● ASSIGNMENT
Nothing in the records should differ when you write them out again.

● AVAILABLE DATA
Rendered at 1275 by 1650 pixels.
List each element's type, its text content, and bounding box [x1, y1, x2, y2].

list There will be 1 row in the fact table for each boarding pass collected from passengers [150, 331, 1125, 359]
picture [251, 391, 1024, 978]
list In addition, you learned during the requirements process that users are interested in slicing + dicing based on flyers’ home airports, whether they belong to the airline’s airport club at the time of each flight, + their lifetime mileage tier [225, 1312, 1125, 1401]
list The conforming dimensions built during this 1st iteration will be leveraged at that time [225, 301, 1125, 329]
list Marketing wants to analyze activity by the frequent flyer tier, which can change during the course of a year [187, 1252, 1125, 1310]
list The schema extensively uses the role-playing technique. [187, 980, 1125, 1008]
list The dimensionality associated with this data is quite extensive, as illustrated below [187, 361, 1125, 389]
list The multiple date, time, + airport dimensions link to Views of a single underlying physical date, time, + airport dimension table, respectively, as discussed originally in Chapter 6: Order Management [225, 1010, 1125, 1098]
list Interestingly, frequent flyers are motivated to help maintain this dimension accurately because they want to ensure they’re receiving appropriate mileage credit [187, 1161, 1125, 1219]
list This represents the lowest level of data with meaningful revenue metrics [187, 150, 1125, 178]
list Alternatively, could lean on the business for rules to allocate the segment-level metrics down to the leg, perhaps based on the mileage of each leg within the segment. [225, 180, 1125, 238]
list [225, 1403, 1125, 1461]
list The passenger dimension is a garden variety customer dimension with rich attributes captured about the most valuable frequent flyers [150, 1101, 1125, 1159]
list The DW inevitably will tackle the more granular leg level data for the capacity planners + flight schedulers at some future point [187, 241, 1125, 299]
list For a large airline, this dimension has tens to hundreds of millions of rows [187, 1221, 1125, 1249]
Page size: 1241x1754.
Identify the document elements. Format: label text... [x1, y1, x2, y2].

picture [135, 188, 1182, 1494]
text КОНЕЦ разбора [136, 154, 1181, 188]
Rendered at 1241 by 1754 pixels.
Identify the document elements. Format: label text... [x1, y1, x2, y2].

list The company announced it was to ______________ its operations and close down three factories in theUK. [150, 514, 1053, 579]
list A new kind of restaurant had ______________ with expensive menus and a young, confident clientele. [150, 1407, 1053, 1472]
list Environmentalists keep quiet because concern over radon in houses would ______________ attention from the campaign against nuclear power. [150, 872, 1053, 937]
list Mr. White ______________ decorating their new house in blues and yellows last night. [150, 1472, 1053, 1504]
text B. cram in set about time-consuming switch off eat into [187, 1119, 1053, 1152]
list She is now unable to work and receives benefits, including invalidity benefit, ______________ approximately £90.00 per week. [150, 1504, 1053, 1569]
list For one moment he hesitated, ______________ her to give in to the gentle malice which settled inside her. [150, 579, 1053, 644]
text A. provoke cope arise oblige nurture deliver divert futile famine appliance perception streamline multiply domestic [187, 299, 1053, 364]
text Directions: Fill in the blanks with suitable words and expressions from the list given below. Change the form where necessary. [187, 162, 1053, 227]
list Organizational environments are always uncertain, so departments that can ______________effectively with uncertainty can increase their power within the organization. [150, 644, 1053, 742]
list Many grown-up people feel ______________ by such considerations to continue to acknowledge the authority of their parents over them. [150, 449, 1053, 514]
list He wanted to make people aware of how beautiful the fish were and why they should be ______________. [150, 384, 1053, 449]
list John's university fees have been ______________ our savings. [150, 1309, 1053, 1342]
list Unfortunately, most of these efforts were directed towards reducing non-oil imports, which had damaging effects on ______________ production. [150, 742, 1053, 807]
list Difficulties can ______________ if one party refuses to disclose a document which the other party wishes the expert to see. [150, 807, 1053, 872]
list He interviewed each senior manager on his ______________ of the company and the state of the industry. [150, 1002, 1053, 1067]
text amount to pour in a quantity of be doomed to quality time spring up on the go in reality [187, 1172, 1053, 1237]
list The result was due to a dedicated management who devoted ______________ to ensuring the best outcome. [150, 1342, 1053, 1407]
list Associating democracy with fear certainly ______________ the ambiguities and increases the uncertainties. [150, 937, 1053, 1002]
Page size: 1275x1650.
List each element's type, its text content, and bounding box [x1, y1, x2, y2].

● SOLUTION FOR THIS EXERCISE
Rendered at 1275 by 1650 pixels.
List each element's type, its text content, and bounding box [x1, y1, x2, y2].

list There will be 1 row in the fact table for each boarding pass collected from passengers [150, 331, 1125, 359]
picture [251, 391, 1024, 978]
list In addition, you learned during the requirements process that users are interested in slicing + dicing based on flyers’ home airports, whether they belong to the airline’s airport club at the time of each flight, + their lifetime mileage tier [225, 1312, 1125, 1401]
list The conforming dimensions built during this 1st iteration will be leveraged at that time [225, 301, 1125, 329]
list Marketing wants to analyze activity by the frequent flyer tier, which can change during the course of a year [187, 1252, 1125, 1310]
list The schema extensively uses the role-playing technique. [187, 980, 1125, 1008]
list The dimensionality associated with this data is quite extensive, as illustrated below [187, 361, 1125, 389]
list The multiple date, time, + airport dimensions link to Views of a single underlying physical date, time, + airport dimension table, respectively, as discussed originally in Chapter 6: Order Management [225, 1010, 1125, 1098]
list Interestingly, frequent flyers are motivated to help maintain this dimension accurately because they want to ensure they’re receiving appropriate mileage credit [187, 1161, 1125, 1219]
list This represents the lowest level of data with meaningful revenue metrics [187, 150, 1125, 178]
list Alternatively, could lean on the business for rules to allocate the segment-level metrics down to the leg, perhaps based on the mileage of each leg within the segment. [225, 180, 1125, 238]
list [225, 1403, 1125, 1461]
list The passenger dimension is a garden variety customer dimension with rich attributes captured about the most valuable frequent flyers [150, 1101, 1125, 1159]
list The DW inevitably will tackle the more granular leg level data for the capacity planners + flight schedulers at some future point [187, 241, 1125, 299]
list For a large airline, this dimension has tens to hundreds of millions of rows [187, 1221, 1125, 1249]
Page size: 1241x1754.
Identify the document elements. Format: label text... [x1, y1, x2, y2].

picture [135, 188, 1182, 1494]
text КОНЕЦ разбора [136, 154, 1181, 188]
Rendered at 1241 by 1754 pixels.
Identify the document elements. Format: label text... [x1, y1, x2, y2].

list The company announced it was to ______________ its operations and close down three factories in theUK. [150, 514, 1053, 579]
list A new kind of restaurant had ______________ with expensive menus and a young, confident clientele. [150, 1407, 1053, 1472]
list Environmentalists keep quiet because concern over radon in houses would ______________ attention from the campaign against nuclear power. [150, 872, 1053, 937]
list Mr. White ______________ decorating their new house in blues and yellows last night. [150, 1472, 1053, 1504]
text B. cram in set about time-consuming switch off eat into [187, 1119, 1053, 1152]
list She is now unable to work and receives benefits, including invalidity benefit, ______________ approximately £90.00 per week. [150, 1504, 1053, 1569]
list For one moment he hesitated, ______________ her to give in to the gentle malice which settled inside her. [150, 579, 1053, 644]
text A. provoke cope arise oblige nurture deliver divert futile famine appliance perception streamline multiply domestic [187, 299, 1053, 364]
text Directions: Fill in the blanks with suitable words and expressions from the list given below. Change the form where necessary. [187, 162, 1053, 227]
list Organizational environments are always uncertain, so departments that can ______________effectively with uncertainty can increase their power within the organization. [150, 644, 1053, 742]
list Many grown-up people feel ______________ by such considerations to continue to acknowledge the authority of their parents over them. [150, 449, 1053, 514]
list He wanted to make people aware of how beautiful the fish were and why they should be ______________. [150, 384, 1053, 449]
list John's university fees have been ______________ our savings. [150, 1309, 1053, 1342]
list Unfortunately, most of these efforts were directed towards reducing non-oil imports, which had damaging effects on ______________ production. [150, 742, 1053, 807]
list Difficulties can ______________ if one party refuses to disclose a document which the other party wishes the expert to see. [150, 807, 1053, 872]
list He interviewed each senior manager on his ______________ of the company and the state of the industry. [150, 1002, 1053, 1067]
text amount to pour in a quantity of be doomed to quality time spring up on the go in reality [187, 1172, 1053, 1237]
list The result was due to a dedicated management who devoted ______________ to ensuring the best outcome. [150, 1342, 1053, 1407]
list Associating democracy with fear certainly ______________ the ambiguities and increases the uncertainties. [150, 937, 1053, 1002]
Page size: 1275x1650.
List each element's type, its text content, and bounding box [x1, y1, x2, y2].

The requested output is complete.